Plenary Lecture

Hyperbolic Conservation Laws: Theory and Numerical Simulations of Shock Reflection

Assistant Professor Katarina Jegdic
Computer and Mathematical Sciences
University of Houston - Downtown
USA

Abstract: The first part of this talk is a brief introduction to the systems of partial differential equations known as conservation laws. We will discuss the physical background of these systems and show several applications. Notions of weak solutions and entropy conditions will be outlined.
The second part of the talk is on analysis of two-dimensional Riemann problems for systems of conservation laws with applications to shock reflection. When written in self-similar coordinates, these problems lead to free boundary problems for the reflected shock and a subsonic state behind the shock.
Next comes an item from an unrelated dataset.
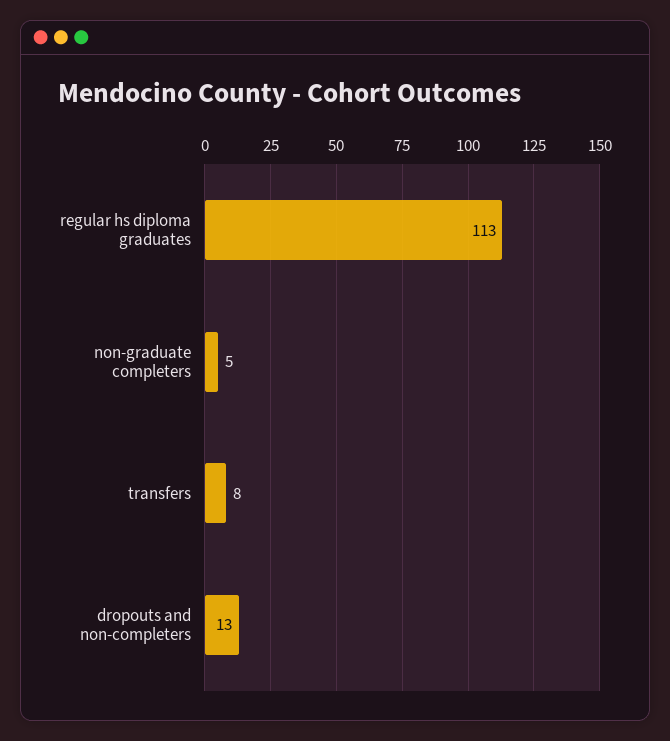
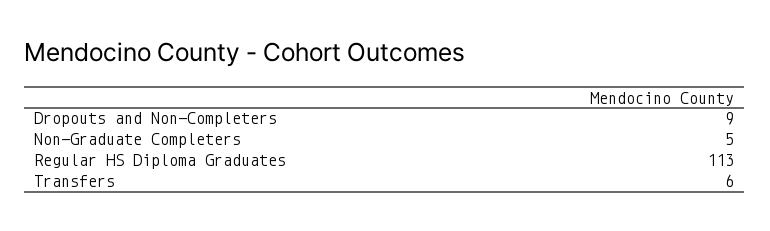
transfers: 8 -> 6
dropouts and non-completers: 13 -> 9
We will present our recent results (joint work with Barbara Lee Keyfitz and Suncica Canic) on analysis of these problems for the isentropic gas dynamics equations using the theory of second order elliptic equations with mixed boundary conditions and fixed point theory. The talk will conclude with numerical solutions to several Riemann problems for the full gas dynamics equations resulting in weak and strong regular reflection.

Brief Biography of the Speaker:
Katarina Jegdic received B. Sc. degree in Mathematics from the University of Novi Sad, Serbia, in 1997. She obtained M.S. degree and Ph.D. degree in Mathematics from the University of Illinois at Urbana-Champaign, USA, in 2000 and 2004, respectively, after which she held a postdoctoral position at the University of Houston, USA. She is an assistant professor at the University of Houston - Downtown since fall of 2006. Her research interests are in mathematical and numerical analysis of systems of conservation laws with applications to shock reflection and petroleum engineering.